Arel mengetuk pintu rumah itu. Dan yang keluar adalah orang yang di cari.

Dekka mengerutkan keningnya samar.

"Kemana aja lo? Handphone gak aktif. Gue pikir handphone lo ilang."

"Gue mau ngomong sama lo." jawab Arel agak ketus.

"Masuk aja dulu tegang amat." Canda Dekka.

" Gak di sini. Ikut gue." ucap Arel dingin.

Tanpa menjawab, Dekka langsung mengunci pintu dan membuntuti Arel masuk ke dalam mobil.

Dalam perjalanan, tak ada yang berbicara. Arel sama sekali tidak menatap Dekka atau sekedar bercanda. Dia terlihat dingin dan fokus menyetir.

Melihat Arel yang seperti itu membuat Dekka bingung. Apakah ada yang salah dari Dekka sehingga Arel bersikap seperti ini padanya? Apa yang akan dibicarakan Dekka.
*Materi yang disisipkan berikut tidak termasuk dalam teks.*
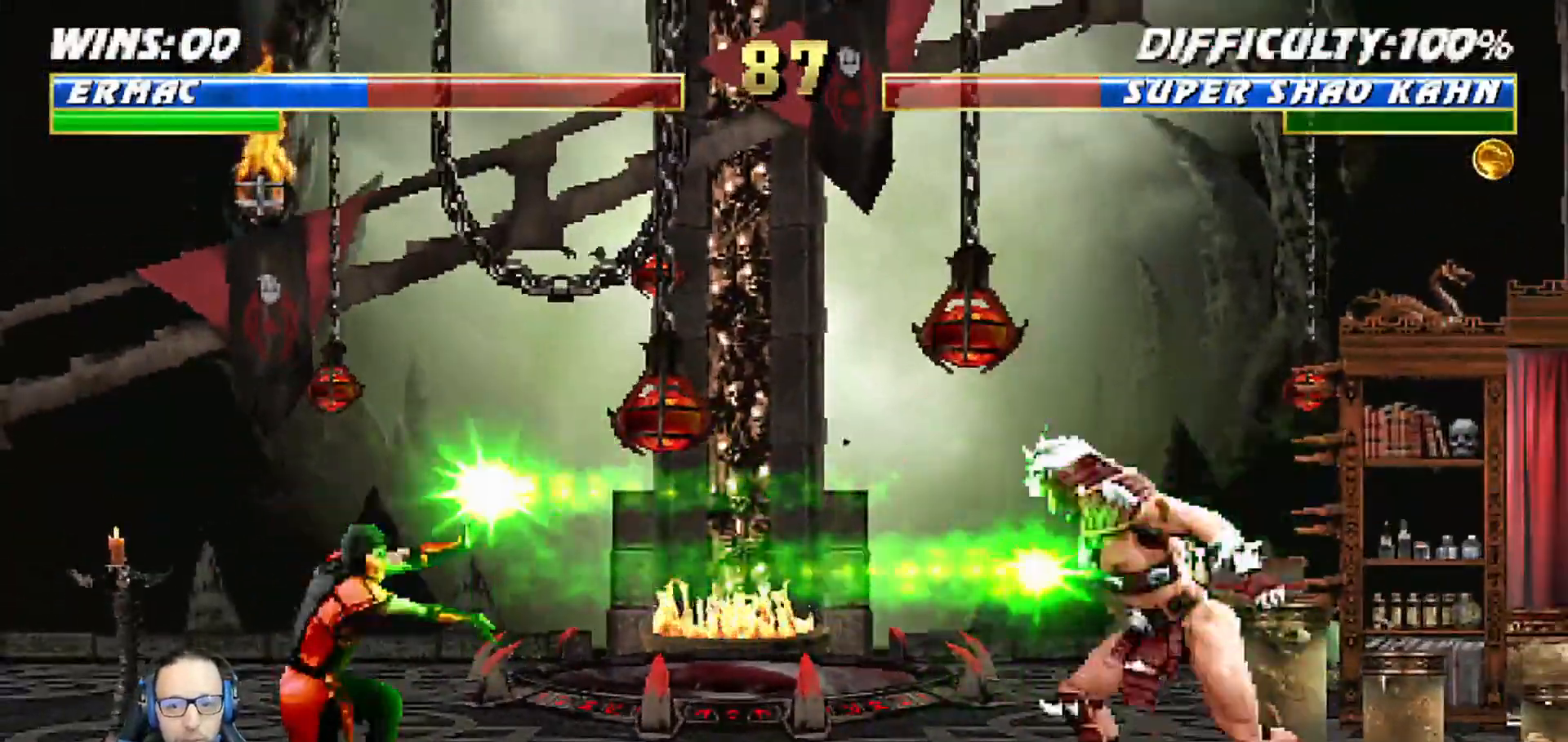
Gameplay with a controller (PlayStation layout); each line is a JSON object with the inputs held at the frame after it. "events" lists button and stick changes between this image and that frame as [ms after this image, input, new state], when the widget could be followed in between.
{"buttons": [], "left_stick": "center", "right_stick": "center", "events": [[83, "R1", "down"], [317, "R1", "up"]]}
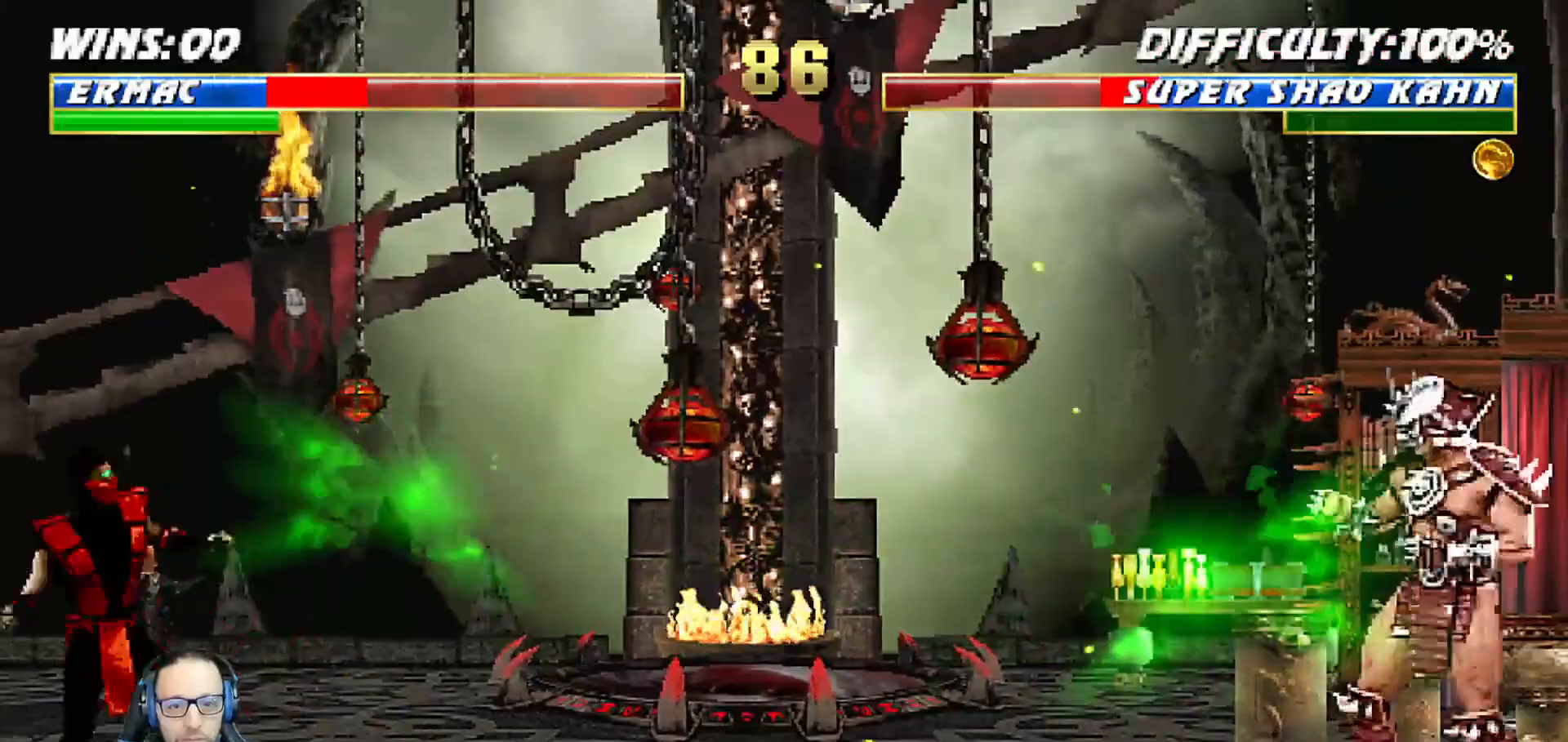
{"buttons": ["L1", "DPAD_RIGHT"], "left_stick": "center", "right_stick": "center", "events": [[33, "DPAD_RIGHT", "down"], [50, "L1", "down"]]}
Belum selesai hati Dekka bertanya-tanya. Mobil itu berhenti di sebuah kafe tempat biasa mereka mengobrol.

Arel dan Dekka turun dari mobil. Mereka berdua memilih tempat seperti biasanya dan memesan menu seperti biasnaya.

Mereka lama saling terdiam. Arel sibuk dengan vapornya begitu juga dengan Dekka. Sampai akhirnya Dekka membuka pembicaraan.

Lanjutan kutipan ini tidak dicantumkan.